_WORK TO COMPLETE_
Rewrite every item below with "values" switched to "data points" and all other text unchanged. Omit the pictures from your answer.

_EXERCISE MATERIALS_
^^^^^^^^^^^^^^^^

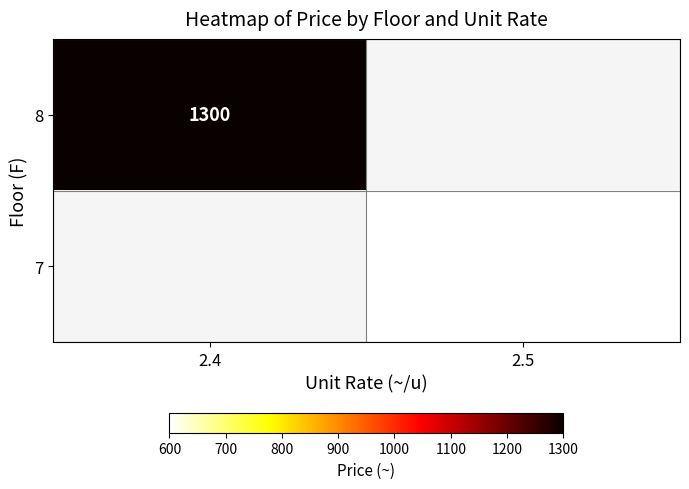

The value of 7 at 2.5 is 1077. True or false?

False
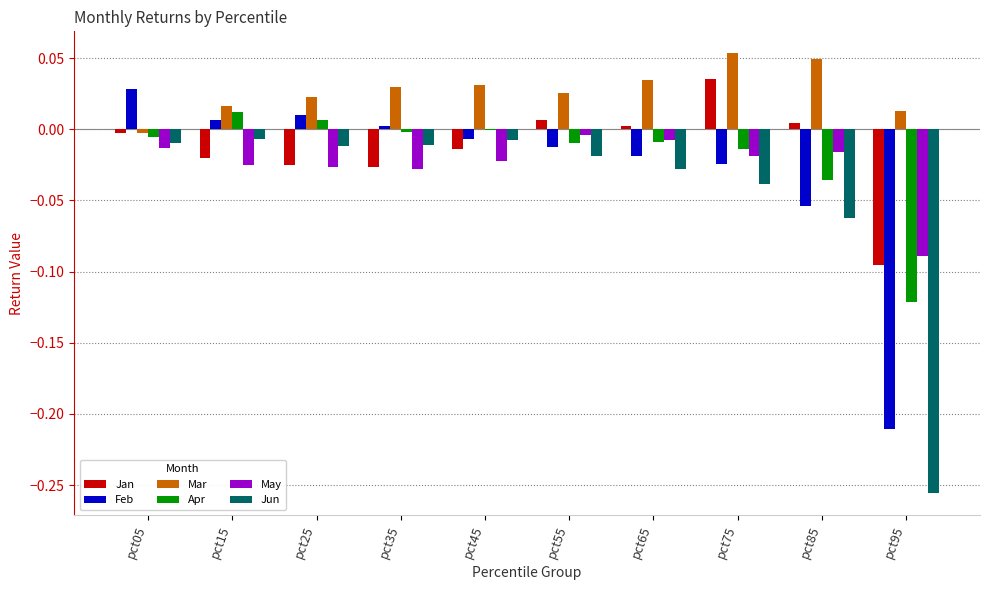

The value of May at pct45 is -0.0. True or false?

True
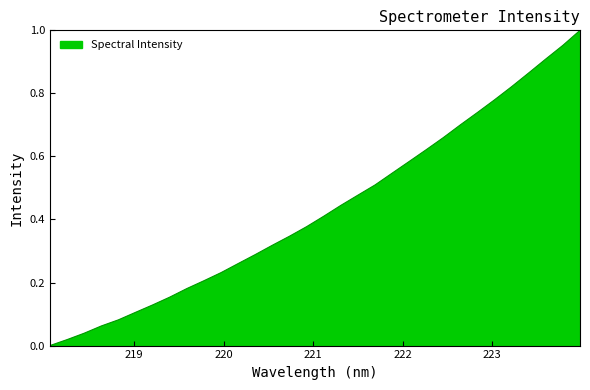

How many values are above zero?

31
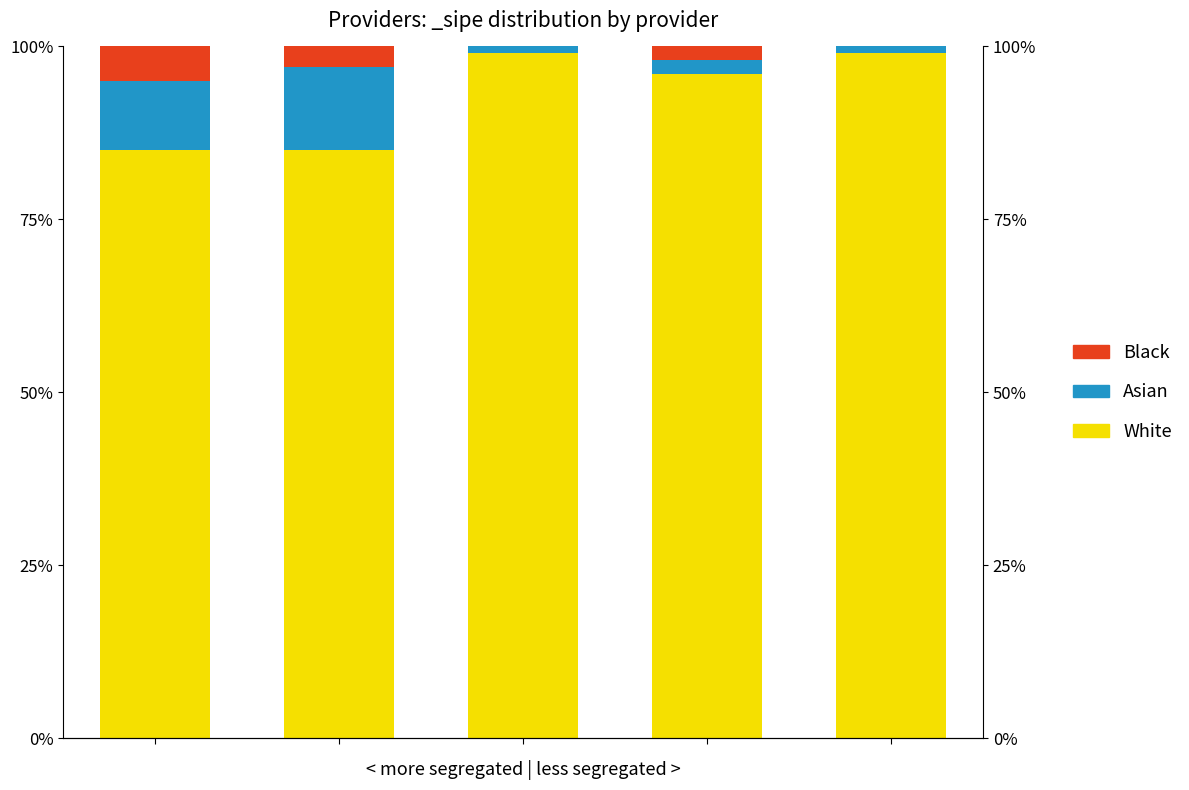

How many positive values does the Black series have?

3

^^^^^^^^^^^^^^^^

_TASK SOLUTION_
The value of 7 at 2.5 is 1077. True or false?

False

The value of May at pct45 is -0.0. True or false?

True

How many data points are above zero?

31

How many positive data points does the Black series have?

3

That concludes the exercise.